COLUMBUS, Ohio (CN) – Ohio’s attorney general sued Standard & Poor’s, Moody’s and Fitch Ratings on Friday, claiming they gave misleading credit ratings of mortgage-backed securities that cost the state at least $457 million. The ratings agencies have been criticized for feeding the housing slump and credit crisis by giving high ratings to risky securities that later diminished in value.
Richard Cordray says in his 77-page federal lawsuit that the rating agencies “falsely represented that their … credit ratings were independent, objective and based upon thoughtful and adequate methodologies. In truth, the rating agencies subverted those principles and negligently provided unjustified and inflated ratings in exchange for the lucrative fees” paid by issuers of asset-backed securities.

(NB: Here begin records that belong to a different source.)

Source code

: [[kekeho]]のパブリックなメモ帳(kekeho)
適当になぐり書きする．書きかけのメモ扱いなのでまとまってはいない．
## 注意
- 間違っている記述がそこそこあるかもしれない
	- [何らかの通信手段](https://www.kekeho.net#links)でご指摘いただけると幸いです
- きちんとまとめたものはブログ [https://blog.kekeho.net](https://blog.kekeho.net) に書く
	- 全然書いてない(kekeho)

Cordray says the state funds bought residential mortgage-backed securities and commercial mortgage-backed securities between 2005 and 2008 “in reliance on the false and misleading” credit ratings that were assigned by Standard & Poor’s, McGraw-Hill, Moody’s and Fitch Inc.
Cordray filed the federal lawsuit on behalf of five state funds: the Ohio Police and Pension Fund, the Ohio Public Employees Retirement System, the State Teachers Retirement System of Ohio, the School Employees Retirement System of Ohio and the Ohio Public Employees Deferred Compensation Program.